10th International Aerosol Conference
September 2 - September 7, 2018
America's Center Convention Complex
St. Louis, Missouri, USA

Abstract View

Roadmap For Statistical Calibration Model Development and Maintenance: Prediction of Organic and Elemental Carbon Composition in PM2.5 with Infrared Spectroscopy

SATOSHI TAKAHAMA, Matteo Reggente, Adele Kuzmiakova, Ann Dillner, Andrew Weakley, Bruno Debus, EPFL

Abstract Number: 1310
Working Group: Instrumentation

Abstract
Machine learning algorithms are becoming increasingly important for calibration of instruments (or suite of instruments) that require mathematical separation of analyte signals from analytical or electronic interferences. When physically-based models are not available for signal interpretation, data-driven models can learn discriminating features from a training set of samples to make quantitative predictions in new observations.

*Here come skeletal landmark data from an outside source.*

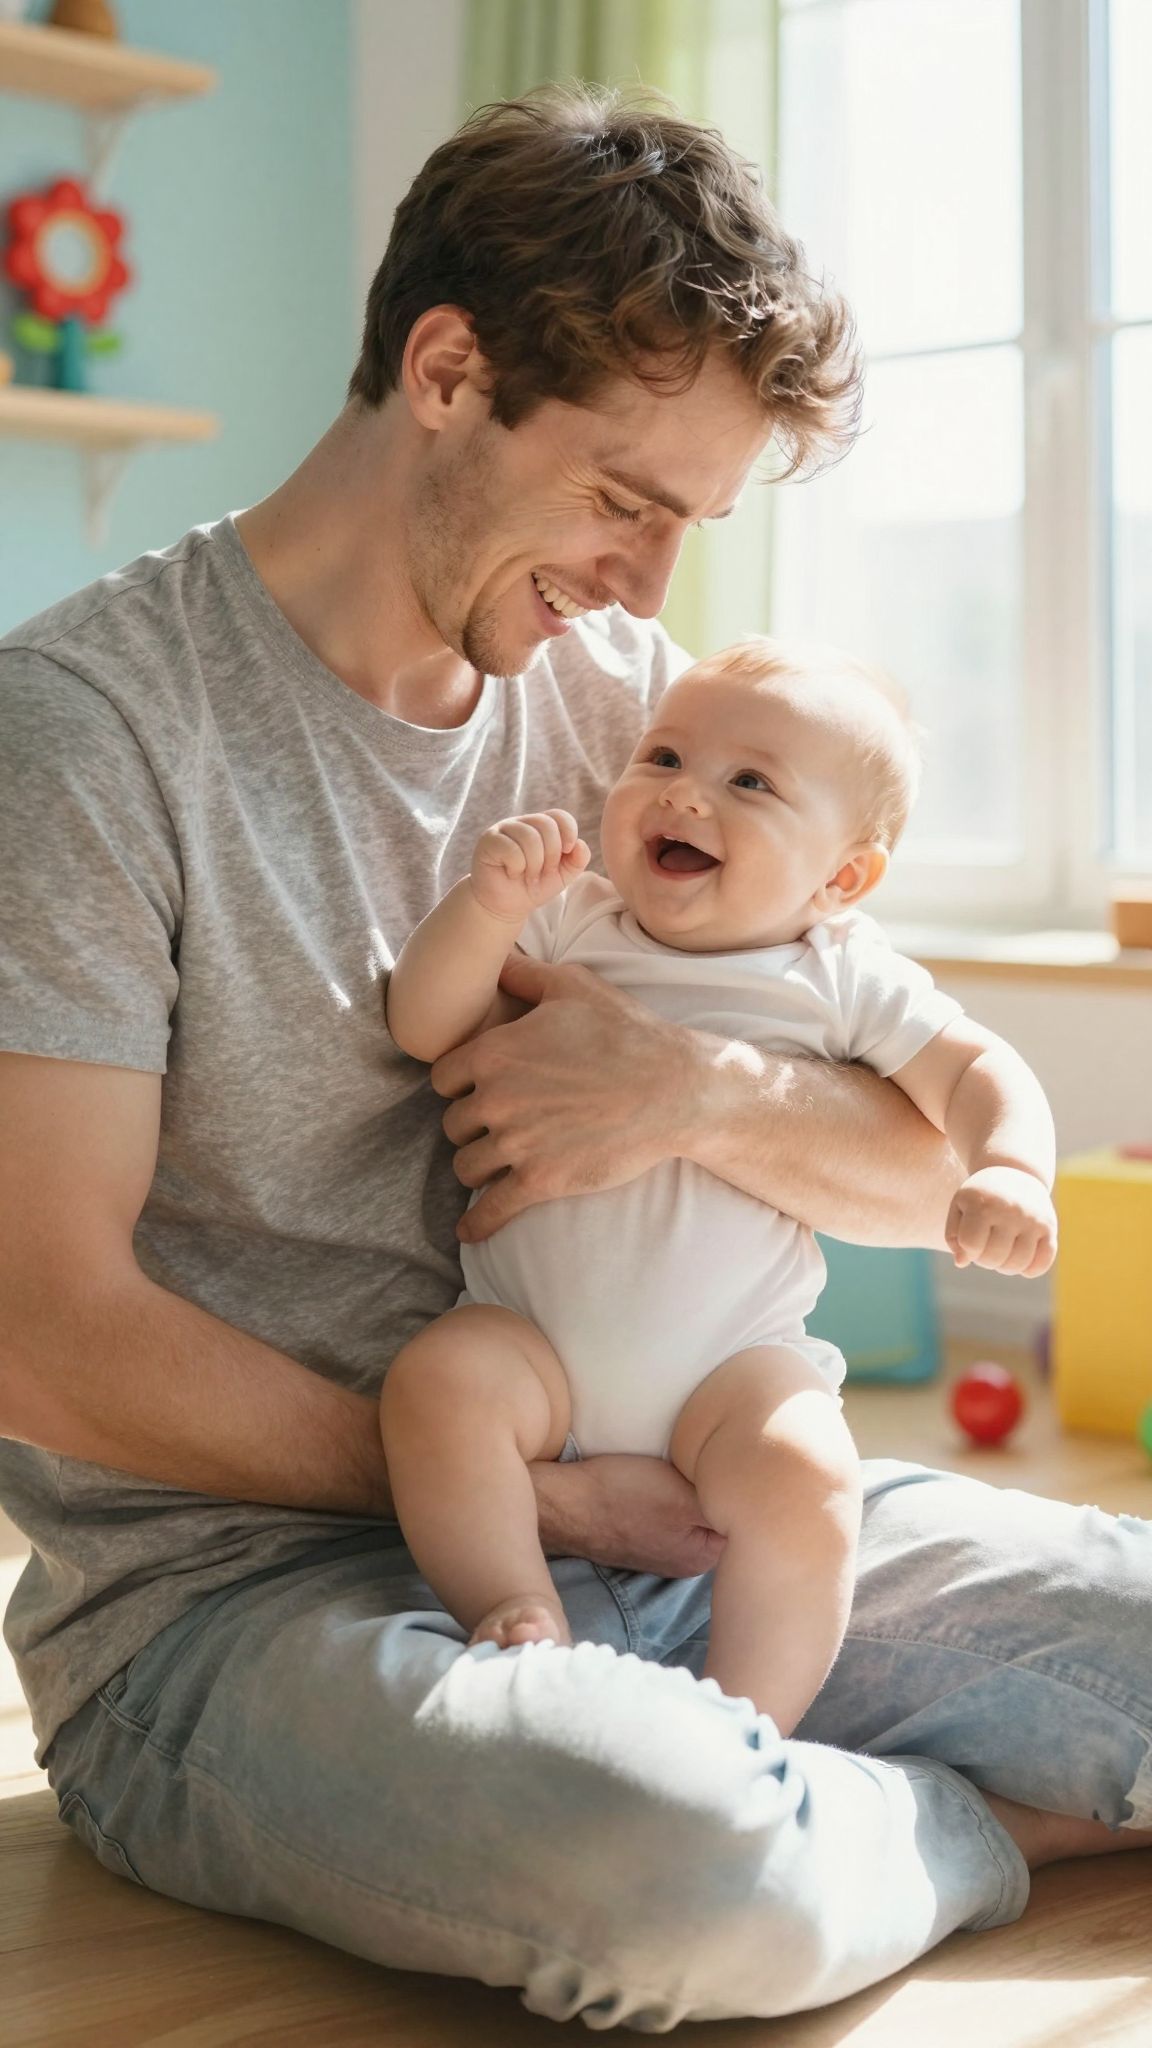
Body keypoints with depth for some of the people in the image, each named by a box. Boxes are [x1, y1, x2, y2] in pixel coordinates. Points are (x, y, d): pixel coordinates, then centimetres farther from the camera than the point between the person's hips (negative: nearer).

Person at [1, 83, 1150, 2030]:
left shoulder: (624, 698, 8)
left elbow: (925, 1178, 9)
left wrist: (706, 1090, -13)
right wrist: (515, 1487, -11)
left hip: (630, 1500, 5)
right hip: (234, 1582, -5)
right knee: (699, 1875, -33)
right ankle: (961, 1833, -3)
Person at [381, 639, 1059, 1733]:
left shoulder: (845, 976, 2)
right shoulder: (563, 923, 2)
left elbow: (974, 1069, 2)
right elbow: (423, 1026, -7)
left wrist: (1009, 1170, -19)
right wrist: (486, 906, -25)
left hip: (733, 1359, 0)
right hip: (531, 1338, 1)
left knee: (804, 1476, -26)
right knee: (437, 1381, -28)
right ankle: (522, 1624, -18)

We summarize procedures for data preprocessing, data selection, model training, and model evaluation to determine a suitable calibration model among a suite of candidate models that can be generated. The final calibration model can include several models combined together with a classification algorithm (i.e., multilevel modeling framework) when a single model is not suitable for all sample types.

We further discuss methods for identifying limitations in model applicability. Model understanding in the form of variable importance assessment can identify the most discriminating features and how their relationships are used by the calibration model. In the operation phase of the model when reference (and possible other auxiliary measurements) are not available, methods for anticipating precision errors and large prediction errors due to biases that arise from differences in sample composition must be estimated from the primary measurement to monitor model performance. These topics are presented alongside strategies for model updating.

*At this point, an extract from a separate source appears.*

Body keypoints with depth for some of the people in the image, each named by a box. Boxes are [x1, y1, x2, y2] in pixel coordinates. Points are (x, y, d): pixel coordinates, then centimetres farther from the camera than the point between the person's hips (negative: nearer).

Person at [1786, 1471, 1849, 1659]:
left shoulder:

This life cycle of a statistical calibration model is demonstrated for calibration of thermal optical reflectance organic and elemental carbon using collocated Fourier Transform Infrared (FT-IR) spectra from several sites in the IMPROVE and Chemical Speciation Networks. This work presents a synthesis of the recent published efforts to extend FT-IR in this domain of analysis (Dillner et al. 2015a, Dillner et al. 2015b, Kuzmiakova et al. 2016, Reggente et al. 2016, Takahama et al. 2016, Weakley et al. 2016), and also includes new results.

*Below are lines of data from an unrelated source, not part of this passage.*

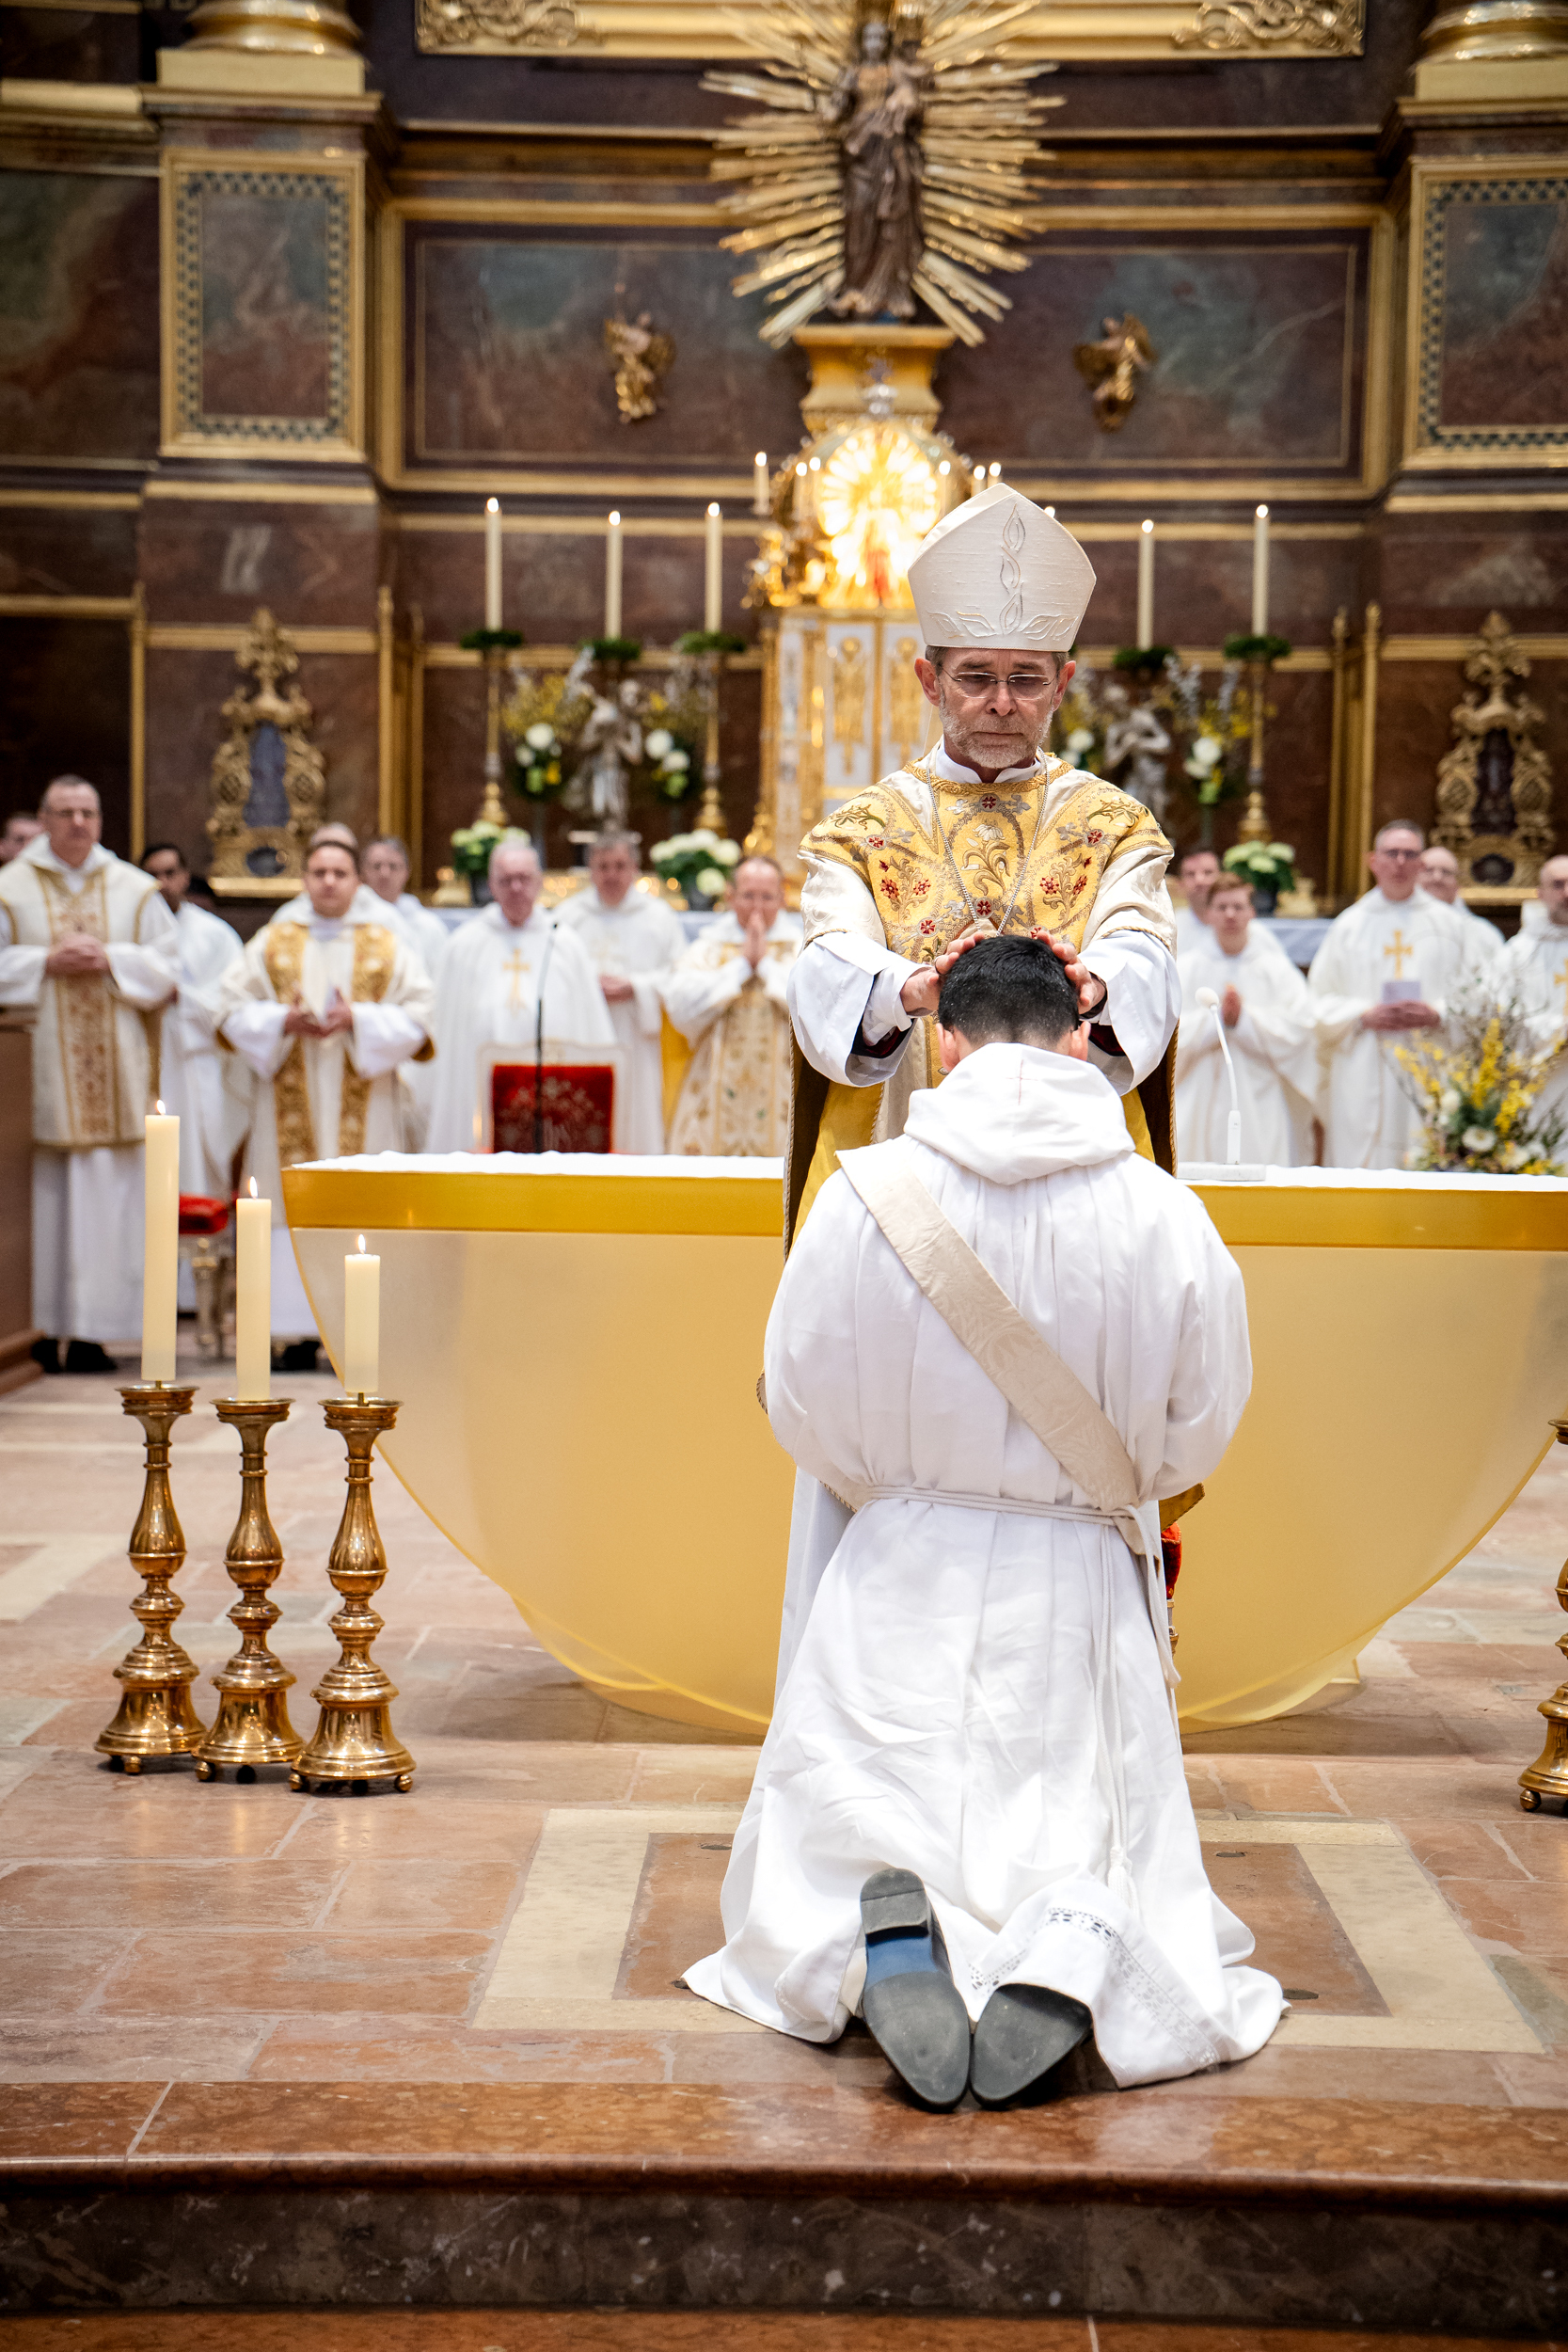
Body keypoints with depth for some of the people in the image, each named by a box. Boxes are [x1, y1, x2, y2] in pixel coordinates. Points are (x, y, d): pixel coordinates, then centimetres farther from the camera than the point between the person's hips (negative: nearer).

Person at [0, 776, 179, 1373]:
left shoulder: (136, 890, 10)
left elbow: (168, 965, 7)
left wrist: (108, 959, -7)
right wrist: (48, 962, -11)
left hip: (114, 1069, 1)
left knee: (108, 1191, -1)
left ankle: (91, 1332, 3)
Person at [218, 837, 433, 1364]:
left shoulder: (388, 946, 9)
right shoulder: (273, 943, 11)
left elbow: (416, 1016, 0)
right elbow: (233, 1009, 5)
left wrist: (356, 1019, -15)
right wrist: (285, 1021, -13)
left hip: (363, 1100, -1)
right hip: (292, 1100, 1)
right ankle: (299, 1334, -1)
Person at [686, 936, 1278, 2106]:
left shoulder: (867, 1194, -12)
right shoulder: (1166, 1216, -10)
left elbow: (803, 1408, -1)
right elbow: (1202, 1428, 2)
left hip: (901, 1583, 0)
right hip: (1084, 1589, 1)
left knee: (826, 1849, 14)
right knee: (1102, 1837, 16)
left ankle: (882, 1935, -23)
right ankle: (1077, 1944, -21)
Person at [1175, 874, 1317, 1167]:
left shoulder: (1277, 970, 9)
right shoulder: (1186, 968, 8)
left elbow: (1299, 1029, -4)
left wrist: (1244, 1017, -12)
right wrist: (1217, 1018, -16)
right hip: (1200, 1107, 0)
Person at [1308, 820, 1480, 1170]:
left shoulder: (1446, 924, 11)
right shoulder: (1349, 925, 10)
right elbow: (1318, 1001, 7)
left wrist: (1438, 1014, -11)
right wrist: (1363, 1016, -10)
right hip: (1362, 1074, 0)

[1] Dillner, A.M., Takahama, S., 2015a. Predicting ambient aerosol thermal–optical reflectance measurements from infrared spectra: elemental carbon. Atmos. Meas. Tech. 8, 4013–4023. https://doi.org/10.5194/amt-8-4013-2015.
[2] Dillner, A.M., Takahama, S., 2015b. Predicting ambient aerosol thermal-optical reflectance (TOR) measurements from infrared spectra: organic carbon. Atmos. Meas. Tech. 8, 1097–1109. https://doi.org/10.5194/amt-8-1097-2015.
[3] Kuzmiakova, A., Dillner, A.M., Takahama, S., 2016. An automated baseline correction protocol for infrared spectra of atmospheric aerosols collected on polytetrafluoroethylene (Teflon) filters. Atmos. Meas. Tech. 9, 2615–2631. https://doi.org/10.5194/amt-9-2615-2016.
[4] Reggente, M., Dillner, A.M., Takahama, S., 2016. Predicting ambient aerosol thermal–optical reflectance (TOR) measurements from infrared spectra: extending the predictions to different years and different sites. Atmos. Meas. Tech. 9, 441–454. https://doi.org/10.5194/amt-9-441-2016.
[5] Takahama, S., Ruggeri, G., Dillner, A.M., 2016. Analysis of functional groups in atmospheric aerosols by infrared spectroscopy: sparse methods for statistical selection of relevant absorption bands. Atmos. Meas. Tech. 9, 3429–3454. https://doi.org/10.5194/amt-9-3429-2016.
[6] Weakley, A.T., Takahama, S., Dillner, A.M., 2016. Ambient aerosol composition by infrared spectroscopy and partial least-squares in the chemical speciation network: Organic carbon with functional group identification. Aerosol Science and Technology 0, 1–19. https://doi.org/10.1080/02786826.2016.1217389.